Give tax breaks to landlords insulating homes, NAPB tells government

Landlords should be offered tax breaks to cope with a surge in the cost of insulating homes for energy efficiency, the National Association of Property Buyers has suggested.

According to the NAPB, wage increases and a rise in production costs amounting to as much as 20% mean property owners now face having to find hundreds more pounds for the job of insulation. Association spokesman Jonathan Rolande said the rise in price has created an “enormous” task for fulfilling the government commitment to improving energy efficiency ratings of homes to band C by 2030.

Rolande believes a potential answer is to offer tax incentives to landlords in a bid to encourage them to provide better insulation to rental properties. The NAPB would also back a national awareness campaign to highlight the scale of the issue, he added.

Before Christmas, parliament’s Environmental Audit Committee recommended a “war effort” to insulate homes in 2023 – saying officials had failed to take the opportunity “during the warmer months of 2022” when it became clear that consumers would be facing a huge rise in energy costs this winter. While the government has committed in theory to improve the energy efficiency ratings of homes to band C by 2030, the committee said this was was “vague and unspecific” without appropriate interim targets to measure delivery.

The new government insulation scheme launched in November was criticised by Rolande as being “disastrously ill-timed”. He said: “Whoever decided to launch that campaign in November has serious questions to answer. It was never realistic that rushing to insulate homes in late 2022 was going to work. The effects of increased post-pandemic demand, coupled with rising costs and wages in the sector has made insulating your home a far more costly job now than 12 months ago.”

Rolande believes the “quickest and most beneficial fix” would be to target the private rented sector. “Around five million homes are let in the UK and landlords currently have little incentive to insulate, leaving hard-pressed tenants to foot the bill for heating,” he said. “This is exacerbated by the fact that often, rental homes are within older, less efficient buildings.

“Often the poorest and most vulnerable people rent their home. Landlords are often amongst the wealthier in society. Why haven’t tax breaks to these landlords been offered to give an urgent reason to improve the homes of their tenants? The cost would be far less than a full subsidy, and the work required to administer it far less too.

“Well publicised clarity from the government is now essential too, in order to explain precisely what the ambitions are and crucially, who will pay for them,” Rolande added. “Landlords need a clear reason to improve their investments.”

Questions:
1 – From the article on insulation tax breaks, list every calendar year it mentions.
2 – Please say whether each statement agrees with the article on insulation tax breaks, answering yes or no and quoting the words that decide it. (a) The NAPB says production costs have risen by as much as 50%. (b) The Environmental Audit Committee made its recommendation before Christmas. (c) Rolande says around five million homes are let in the UK.

Excerpted data:

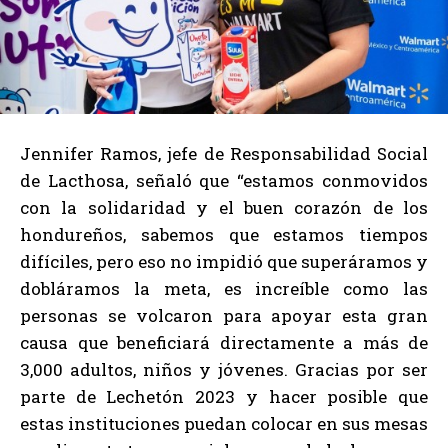
Jennifer Ramos, jefe de Responsabilidad Social
de Lacthosa, señaló que “estamos conmovidos
con la solidaridad y el buen corazón de los
hondureños, sabemos que estamos tiempos
difíciles, pero eso no impidió que superáramos y
dobláramos la meta, es increíble como las
personas se volcaron para apoyar esta gran
causa que beneficiará directamente a más de
3,000 adultos, niños y jóvenes. Gracias por ser
parte de Lechetón 2023 y hacer posible que
estas instituciones puedan colocar en sus mesas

Answers by item:
1 – 2030, 2023, 2022

2 –
(a) No: "wage increases and a rise in production costs amounting to as much as 20%"
(b) Yes: "Before Christmas, parliament’s Environmental Audit Committee recommended a “war effort” to insulate homes in 2023"
(c) Yes: "Around five million homes are let in the UK"